Five years ago, Joov went on vacation to Amsterdam and found himself chatting with the proprietor of the rental apartment building in which he was staying. Dan Jullius, then 63, a former Israeli of German origin who’d spent the past 20 years in Holland, slowly opened up and realized his guest shared his zeal for alcohol. One day he said, “Come here, I want to show you something.”
“We went down to his cellar. There were dozens of bottles and test tubes and just all the drinks that he just sorcered up. Turns out this is his passion. Plums, cherry, ginger — he let me try it all,” Joov recalled.
Jullius confessed to Hargil that he dreamed of moving back to Israel, to the green northern hills of the Galilee, and opening a distillery.
“If you get there,” Joov replied, “call me.”
Two years ago he got the call. “Joovy, I’m in the Galilee! On some hill,” Jullius exhulted. “I want to do it. Want to do it together?”
“You bet!” Joov said. “Yalla! And the first thing we’ll do is Krupnik.”
Krupnik?
Well, for one, “I have a beekeeper uncle, so I’ve got a sure source of honey,” Joov said. Plus, there were the drink’s ancient local roots. And, lastly, “it’s an amazing drink. This is not a drink than can be lost to the world.”
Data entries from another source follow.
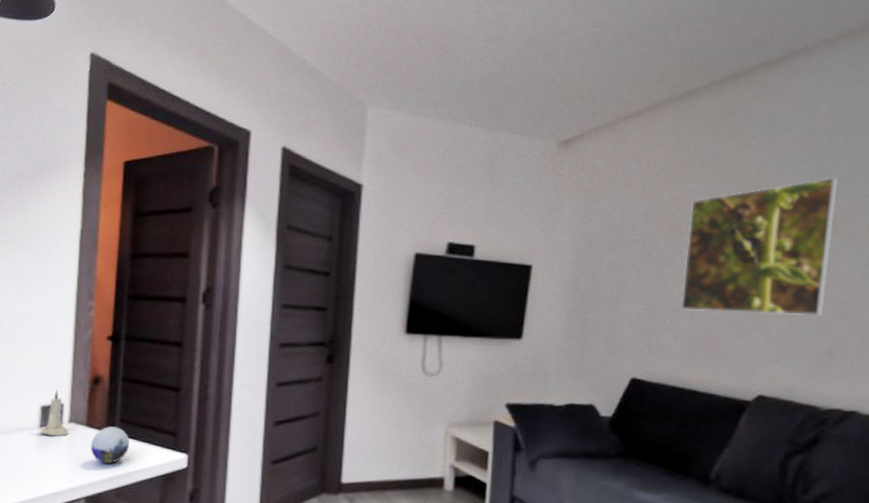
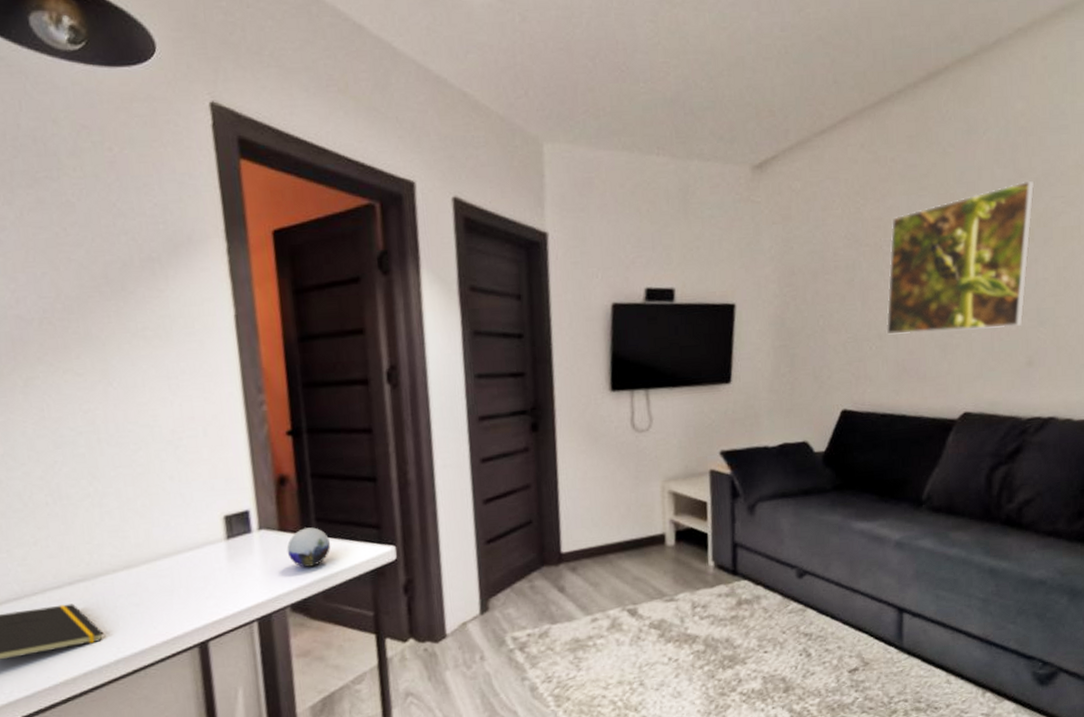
candle: present [40,389,68,436] -> none [228,496,260,546]

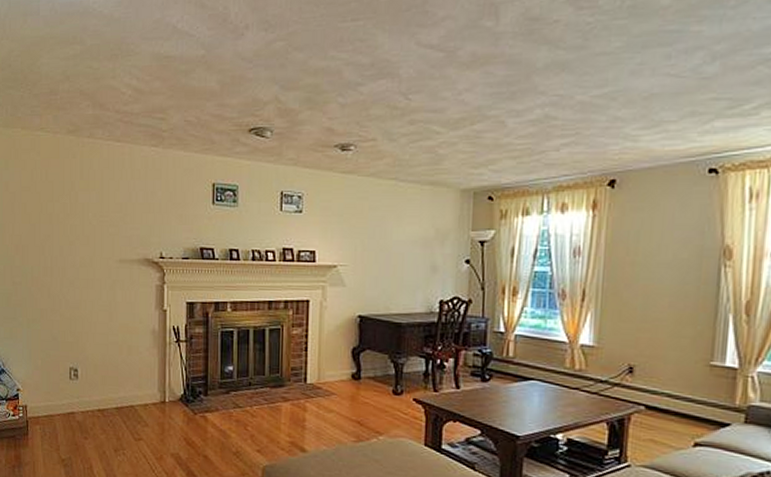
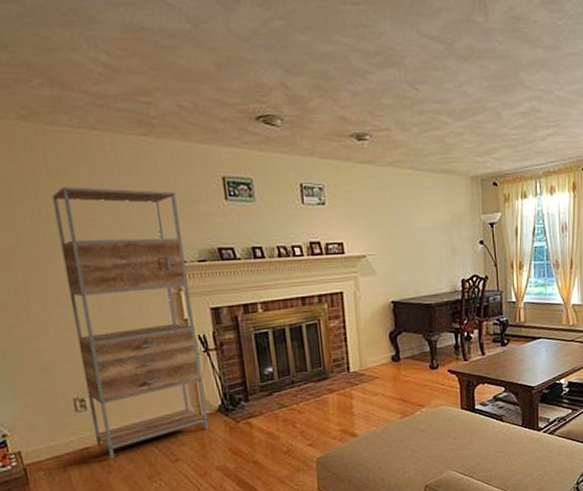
shelving unit: none [80,189,172,427] -> present [52,187,210,459]

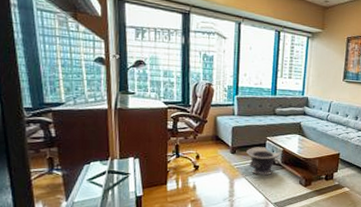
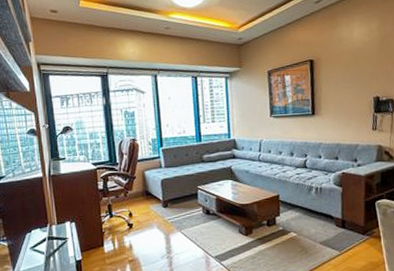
decorative bowl: present [246,147,280,176] -> none [178,197,214,228]

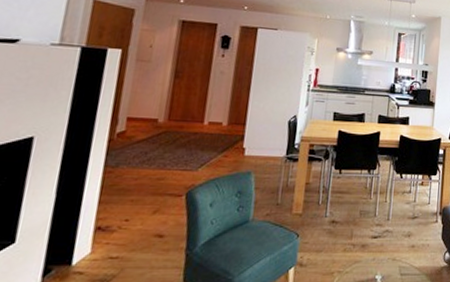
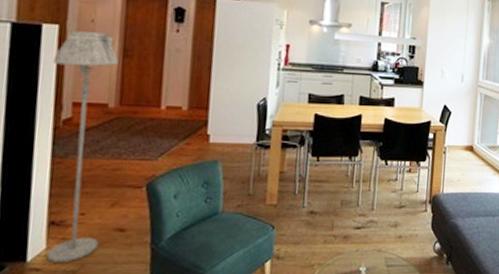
floor lamp: none [90,55,170,268] -> present [46,31,119,264]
Jullius and Hargil ordered a one-of-a-kind, hand-wrought, copper pot still from a German artisan, installed it near the village of Kfar Tavor, and set up a small operation (so far, 1,500 bottles a year plus a line of brandy) using only three ingredients: honey, champagne yeasts and natural sourced water. It takes two years to reach full 80 proof maturity.
Today, you can find herb infused vodkas and honey-flavored spirits (some synthetic, some more or less true) throughout Northern and Central Europe, but you can find the real thing — an actual honey distillate, intoxicating and enticing as it gets, only in the Galilee.